▶ _Available records_:
──────────

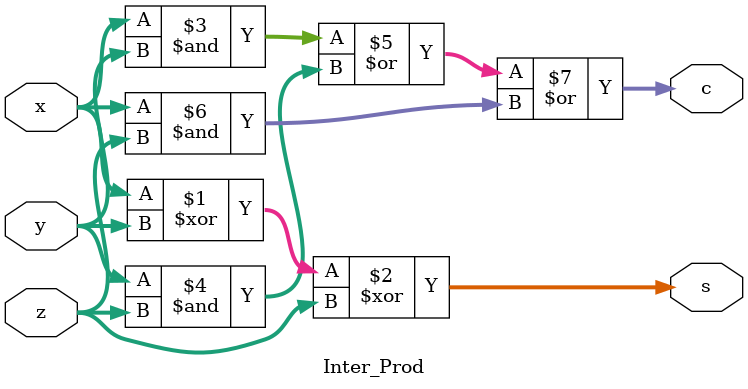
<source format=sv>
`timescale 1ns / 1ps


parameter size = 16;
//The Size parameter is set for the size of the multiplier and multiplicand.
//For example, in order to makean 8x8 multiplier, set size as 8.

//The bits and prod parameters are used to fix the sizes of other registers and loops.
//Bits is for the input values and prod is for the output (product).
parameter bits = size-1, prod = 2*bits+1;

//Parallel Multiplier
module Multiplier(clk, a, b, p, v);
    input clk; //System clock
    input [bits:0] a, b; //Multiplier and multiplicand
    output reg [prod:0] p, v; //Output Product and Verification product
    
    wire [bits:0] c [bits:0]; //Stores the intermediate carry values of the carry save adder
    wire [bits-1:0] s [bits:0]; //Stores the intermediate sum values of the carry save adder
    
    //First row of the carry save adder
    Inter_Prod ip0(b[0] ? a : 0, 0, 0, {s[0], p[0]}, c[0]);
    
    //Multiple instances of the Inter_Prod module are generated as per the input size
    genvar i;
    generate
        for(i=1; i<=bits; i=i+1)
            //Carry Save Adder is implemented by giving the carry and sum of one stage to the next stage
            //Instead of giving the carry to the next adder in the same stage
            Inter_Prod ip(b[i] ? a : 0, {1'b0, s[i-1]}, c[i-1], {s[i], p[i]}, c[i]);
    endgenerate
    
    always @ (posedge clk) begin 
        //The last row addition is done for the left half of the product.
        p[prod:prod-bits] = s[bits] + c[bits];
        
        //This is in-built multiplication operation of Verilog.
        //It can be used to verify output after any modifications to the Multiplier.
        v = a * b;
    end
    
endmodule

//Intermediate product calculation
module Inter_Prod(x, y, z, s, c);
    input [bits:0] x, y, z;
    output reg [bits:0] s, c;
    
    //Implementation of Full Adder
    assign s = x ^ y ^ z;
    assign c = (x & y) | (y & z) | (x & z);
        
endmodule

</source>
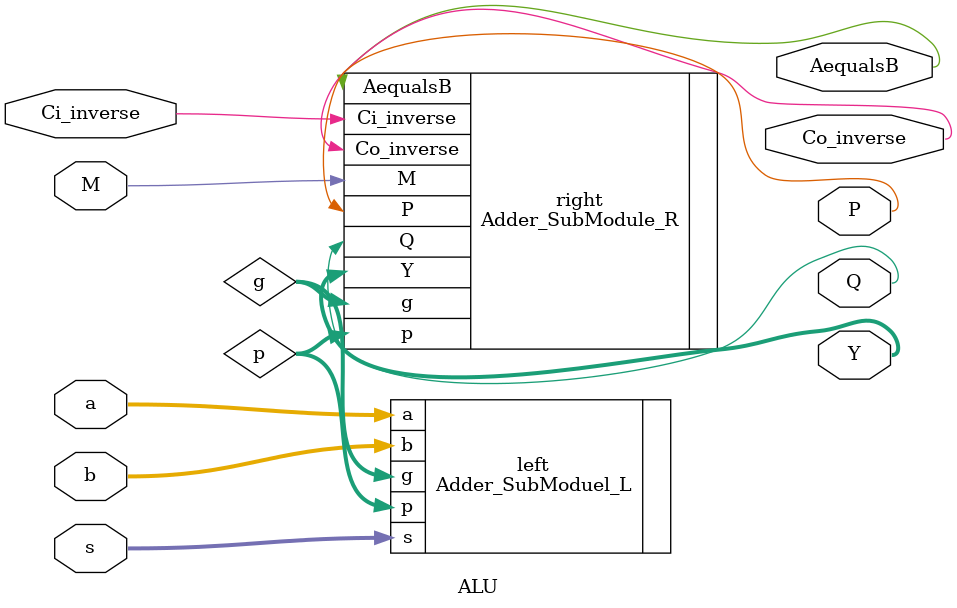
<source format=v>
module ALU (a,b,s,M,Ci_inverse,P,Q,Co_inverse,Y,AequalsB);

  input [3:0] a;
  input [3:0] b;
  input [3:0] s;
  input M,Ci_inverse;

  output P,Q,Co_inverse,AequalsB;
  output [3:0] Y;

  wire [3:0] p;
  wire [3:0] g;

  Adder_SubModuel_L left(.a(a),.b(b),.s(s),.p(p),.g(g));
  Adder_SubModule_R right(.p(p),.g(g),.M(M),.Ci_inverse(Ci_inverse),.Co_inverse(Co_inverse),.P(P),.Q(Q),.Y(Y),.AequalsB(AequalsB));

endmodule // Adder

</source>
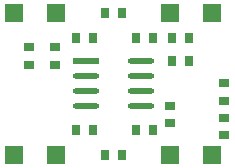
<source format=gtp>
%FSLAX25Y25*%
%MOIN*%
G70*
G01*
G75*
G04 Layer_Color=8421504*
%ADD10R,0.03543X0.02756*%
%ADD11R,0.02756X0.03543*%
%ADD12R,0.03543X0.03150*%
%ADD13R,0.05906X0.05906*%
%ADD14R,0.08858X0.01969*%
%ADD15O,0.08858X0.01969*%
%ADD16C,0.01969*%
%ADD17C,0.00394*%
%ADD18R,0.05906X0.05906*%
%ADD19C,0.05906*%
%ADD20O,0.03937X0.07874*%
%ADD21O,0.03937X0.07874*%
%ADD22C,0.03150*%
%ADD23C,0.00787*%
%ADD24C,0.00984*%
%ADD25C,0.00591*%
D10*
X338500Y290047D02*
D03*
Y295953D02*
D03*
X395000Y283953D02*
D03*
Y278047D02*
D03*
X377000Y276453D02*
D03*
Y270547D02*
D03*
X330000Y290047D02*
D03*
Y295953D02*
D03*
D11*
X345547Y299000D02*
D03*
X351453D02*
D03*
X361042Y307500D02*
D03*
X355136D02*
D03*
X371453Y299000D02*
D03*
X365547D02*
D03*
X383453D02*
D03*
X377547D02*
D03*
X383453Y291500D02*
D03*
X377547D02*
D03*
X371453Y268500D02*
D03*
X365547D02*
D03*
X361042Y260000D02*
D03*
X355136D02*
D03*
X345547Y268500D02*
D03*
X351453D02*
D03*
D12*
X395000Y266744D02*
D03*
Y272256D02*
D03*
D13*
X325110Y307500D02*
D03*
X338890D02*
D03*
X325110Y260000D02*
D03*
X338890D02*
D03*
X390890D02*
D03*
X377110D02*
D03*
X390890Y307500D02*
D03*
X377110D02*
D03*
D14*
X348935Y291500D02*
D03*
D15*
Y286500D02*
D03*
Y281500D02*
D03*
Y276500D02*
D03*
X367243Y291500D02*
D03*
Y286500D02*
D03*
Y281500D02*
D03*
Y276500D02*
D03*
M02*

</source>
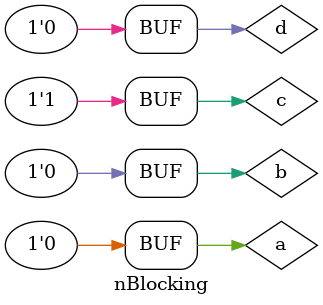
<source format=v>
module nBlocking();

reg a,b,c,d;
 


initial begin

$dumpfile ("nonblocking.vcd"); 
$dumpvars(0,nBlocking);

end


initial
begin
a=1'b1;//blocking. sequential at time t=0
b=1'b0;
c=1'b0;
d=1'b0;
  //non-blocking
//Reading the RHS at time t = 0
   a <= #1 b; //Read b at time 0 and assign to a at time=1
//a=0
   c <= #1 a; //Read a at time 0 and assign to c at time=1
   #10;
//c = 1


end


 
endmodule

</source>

──────────

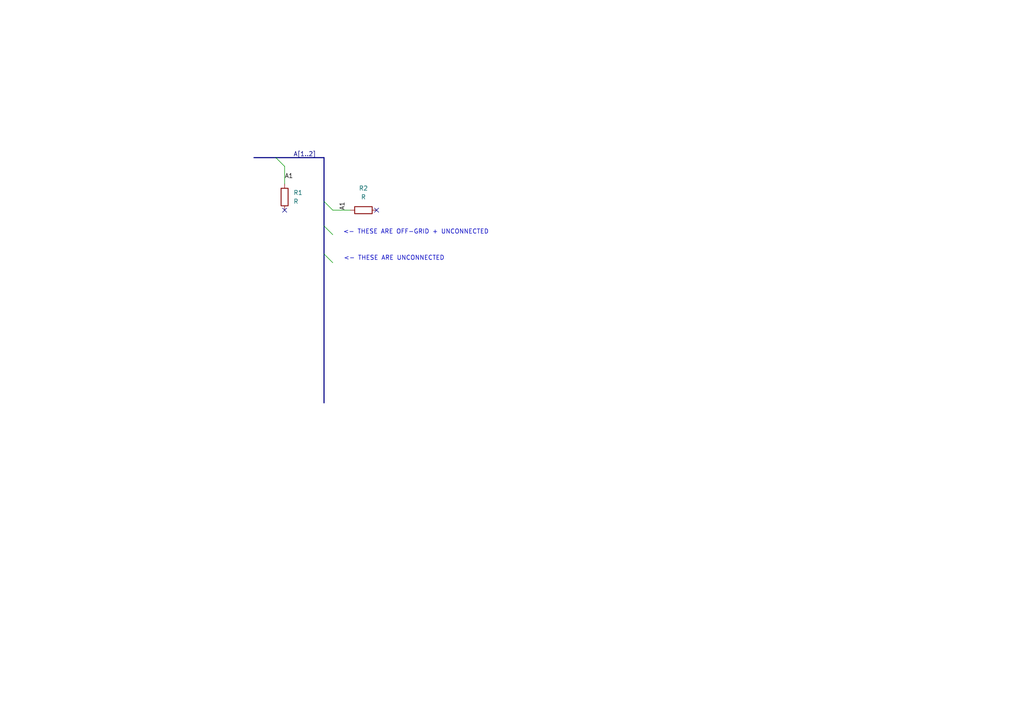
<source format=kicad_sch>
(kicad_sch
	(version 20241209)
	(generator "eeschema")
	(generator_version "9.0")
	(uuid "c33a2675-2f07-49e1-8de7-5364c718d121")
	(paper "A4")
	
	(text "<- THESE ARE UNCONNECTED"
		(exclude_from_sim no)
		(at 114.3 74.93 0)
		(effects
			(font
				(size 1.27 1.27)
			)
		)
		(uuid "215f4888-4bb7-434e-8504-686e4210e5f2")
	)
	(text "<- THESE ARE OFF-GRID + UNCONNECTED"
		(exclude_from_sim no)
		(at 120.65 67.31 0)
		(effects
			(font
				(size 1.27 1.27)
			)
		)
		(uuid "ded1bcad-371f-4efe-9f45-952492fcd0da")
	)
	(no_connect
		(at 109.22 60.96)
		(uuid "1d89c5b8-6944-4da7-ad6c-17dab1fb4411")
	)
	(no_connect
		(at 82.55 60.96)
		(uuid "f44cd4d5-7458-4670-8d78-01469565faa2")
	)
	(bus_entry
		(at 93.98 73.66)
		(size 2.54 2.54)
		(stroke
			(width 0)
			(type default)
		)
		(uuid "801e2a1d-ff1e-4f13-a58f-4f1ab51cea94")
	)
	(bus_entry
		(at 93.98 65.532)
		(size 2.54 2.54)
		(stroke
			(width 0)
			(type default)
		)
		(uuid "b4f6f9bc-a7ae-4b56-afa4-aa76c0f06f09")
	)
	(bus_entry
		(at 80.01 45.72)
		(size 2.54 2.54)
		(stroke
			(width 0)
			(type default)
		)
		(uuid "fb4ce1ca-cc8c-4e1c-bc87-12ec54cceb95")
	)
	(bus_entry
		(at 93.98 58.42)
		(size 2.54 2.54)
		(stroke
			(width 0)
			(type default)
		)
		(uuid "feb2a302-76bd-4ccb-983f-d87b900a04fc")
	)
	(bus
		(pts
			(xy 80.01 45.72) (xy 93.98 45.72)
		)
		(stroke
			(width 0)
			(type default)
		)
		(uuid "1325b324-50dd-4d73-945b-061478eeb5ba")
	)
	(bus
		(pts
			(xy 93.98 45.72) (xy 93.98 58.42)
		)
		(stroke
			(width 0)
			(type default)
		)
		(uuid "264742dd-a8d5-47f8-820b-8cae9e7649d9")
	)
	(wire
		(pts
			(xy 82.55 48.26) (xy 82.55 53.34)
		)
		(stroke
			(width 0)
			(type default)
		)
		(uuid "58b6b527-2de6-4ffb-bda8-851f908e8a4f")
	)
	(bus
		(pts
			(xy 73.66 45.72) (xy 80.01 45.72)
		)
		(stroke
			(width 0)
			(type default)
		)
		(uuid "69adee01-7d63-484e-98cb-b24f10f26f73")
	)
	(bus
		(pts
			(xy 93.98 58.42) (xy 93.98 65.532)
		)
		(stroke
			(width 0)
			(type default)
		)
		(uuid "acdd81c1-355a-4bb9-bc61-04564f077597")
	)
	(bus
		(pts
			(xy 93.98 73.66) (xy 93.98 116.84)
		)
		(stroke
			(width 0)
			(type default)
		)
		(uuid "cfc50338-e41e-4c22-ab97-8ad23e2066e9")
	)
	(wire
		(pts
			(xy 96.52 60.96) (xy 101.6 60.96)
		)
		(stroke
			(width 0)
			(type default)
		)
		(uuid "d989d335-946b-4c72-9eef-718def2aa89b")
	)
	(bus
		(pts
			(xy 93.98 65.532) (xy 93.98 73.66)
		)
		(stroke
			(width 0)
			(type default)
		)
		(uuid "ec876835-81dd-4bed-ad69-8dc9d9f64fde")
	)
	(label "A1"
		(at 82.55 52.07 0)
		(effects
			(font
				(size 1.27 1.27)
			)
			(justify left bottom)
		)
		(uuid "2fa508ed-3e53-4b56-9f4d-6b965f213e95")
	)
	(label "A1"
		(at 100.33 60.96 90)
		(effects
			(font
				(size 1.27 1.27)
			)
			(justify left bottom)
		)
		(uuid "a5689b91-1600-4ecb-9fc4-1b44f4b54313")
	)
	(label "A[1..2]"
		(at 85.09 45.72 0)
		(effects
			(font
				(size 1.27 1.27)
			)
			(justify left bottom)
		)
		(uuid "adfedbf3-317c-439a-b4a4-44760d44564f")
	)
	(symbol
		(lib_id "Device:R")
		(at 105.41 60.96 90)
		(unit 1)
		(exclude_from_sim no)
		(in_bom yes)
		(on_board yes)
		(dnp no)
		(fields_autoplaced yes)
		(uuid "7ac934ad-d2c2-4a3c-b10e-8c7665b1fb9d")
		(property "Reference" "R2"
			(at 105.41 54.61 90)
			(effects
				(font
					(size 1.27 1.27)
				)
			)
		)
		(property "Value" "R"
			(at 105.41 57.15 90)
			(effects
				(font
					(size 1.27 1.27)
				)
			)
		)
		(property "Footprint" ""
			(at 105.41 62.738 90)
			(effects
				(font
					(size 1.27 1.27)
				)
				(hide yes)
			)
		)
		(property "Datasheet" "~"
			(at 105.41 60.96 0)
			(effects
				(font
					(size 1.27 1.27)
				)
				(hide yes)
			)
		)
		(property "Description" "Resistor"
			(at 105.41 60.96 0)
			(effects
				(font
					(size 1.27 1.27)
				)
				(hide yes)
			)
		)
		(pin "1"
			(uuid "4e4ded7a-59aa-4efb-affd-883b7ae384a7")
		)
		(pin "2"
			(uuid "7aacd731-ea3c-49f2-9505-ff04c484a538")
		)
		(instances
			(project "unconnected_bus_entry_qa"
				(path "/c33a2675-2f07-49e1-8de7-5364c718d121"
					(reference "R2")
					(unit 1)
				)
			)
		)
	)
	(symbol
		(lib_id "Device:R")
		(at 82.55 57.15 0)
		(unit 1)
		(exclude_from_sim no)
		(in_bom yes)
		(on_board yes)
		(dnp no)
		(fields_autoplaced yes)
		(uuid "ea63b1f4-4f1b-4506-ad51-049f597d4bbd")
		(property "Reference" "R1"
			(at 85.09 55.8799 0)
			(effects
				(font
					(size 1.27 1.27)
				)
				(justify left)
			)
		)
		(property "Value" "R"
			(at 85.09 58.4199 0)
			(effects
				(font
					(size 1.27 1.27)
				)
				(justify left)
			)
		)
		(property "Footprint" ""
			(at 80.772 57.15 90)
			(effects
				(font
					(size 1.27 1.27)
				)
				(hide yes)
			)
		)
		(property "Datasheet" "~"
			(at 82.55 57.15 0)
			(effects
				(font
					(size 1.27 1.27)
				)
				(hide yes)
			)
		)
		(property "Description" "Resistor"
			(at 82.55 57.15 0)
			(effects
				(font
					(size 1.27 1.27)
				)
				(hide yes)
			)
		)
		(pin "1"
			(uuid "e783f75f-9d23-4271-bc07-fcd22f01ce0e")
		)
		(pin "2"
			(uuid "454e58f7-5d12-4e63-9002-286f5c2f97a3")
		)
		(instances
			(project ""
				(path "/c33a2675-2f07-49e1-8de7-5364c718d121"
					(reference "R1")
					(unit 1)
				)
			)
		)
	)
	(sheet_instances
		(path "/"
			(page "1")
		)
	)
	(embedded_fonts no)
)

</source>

──────────

▶ _What you will do_:
Since only a count is wanted, give the number of lines in the listing that contain the word "output".

▶ _Solution_:
6